Hospitals are not learning from their mistakes in part because of time-consuming clinical negligence litigation, former health secretary Jeremy Hunt MP has claimed.
Hunt, now the chair of the House of Commons health and social care committee, said England and Wales should follow the likes of Sweden by taking negligence out of the equation altogether and paying compensation much sooner after the harm has been caused.
Speaking during a webinar hosted by national firm Irwin Mitchell last week, Hunt said the current adversarial system potentially causes serious harm to hundreds of babies every year because necessary changes are taking years to be implemented.
Hunt said: ‘[In Sweden] When a child is born severely disabled they are able to access compensation without having to get a court to agree there was clinical negligence… You get that compensation as long as the clinicians agree there was a mistake made [but] they don’t have to accept there was clinical negligence.’

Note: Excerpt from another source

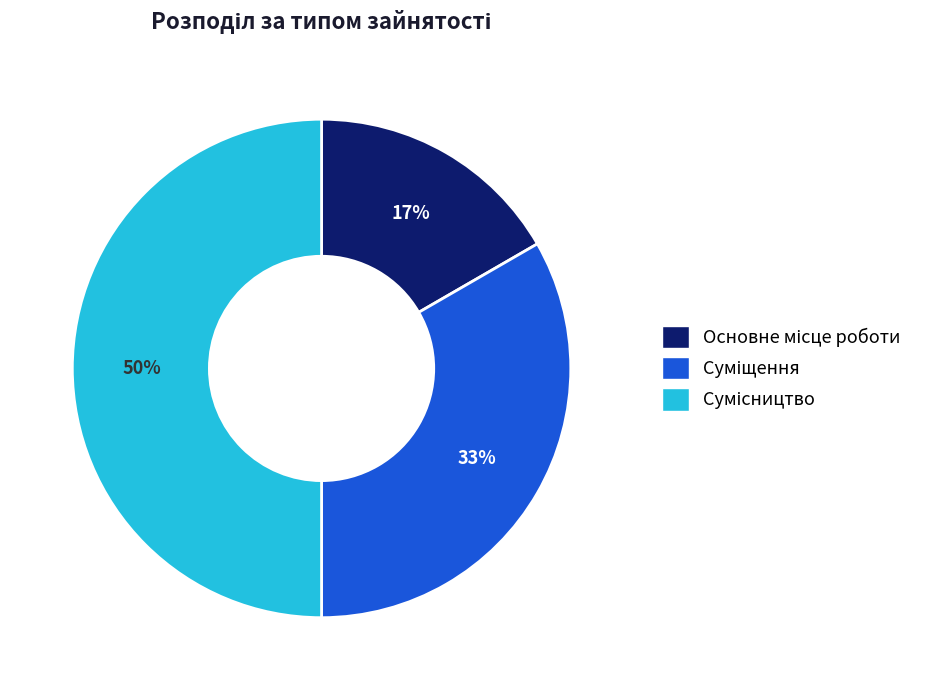

Count the number of slices in the pie.

3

Hunt said families were understandably desperate to get compensation because of the huge financial burden of bringing up a severely disabled child, but they are told the only way to get that compensation is by proving clinical negligence, which necessitates lawyers’ involvement. ‘For the most difficult cases it can take easily five years – that is five years when people are fighting in the courts rather than using the knowledge from that.’
Hunt’s committee has already urged the government to end the adversarial system. There continues to be speculation that the government is preparing to reform the sector.
While ministers consider legislating to encourage more cooperation and fewer cases coming to court, it would appear that the lawyers involved in clinical negligence cases are already collaborating more since the pandemic and the introduction of a new protocol for handling cases.
Jasmine Armstrong, partner with defendant firm Weightmans, told the webinar there had been a ‘culture shift’ with both parties sharing a common goal to secure earlier resolution. She added that one way of extending this could be for claimant and defendant lawyers to consider jointly instructing one expert.
‘There is a strong cohort of experts that we tend to instruct and they are well regarded and could be used for joint instruction whether dealing with liability or quantum,’ said Armstrong. ‘There is an opportunity to share evidence early. If one party has a really robust independent expert report or a really strong witness statement there would be an advantage to disclosing it early.’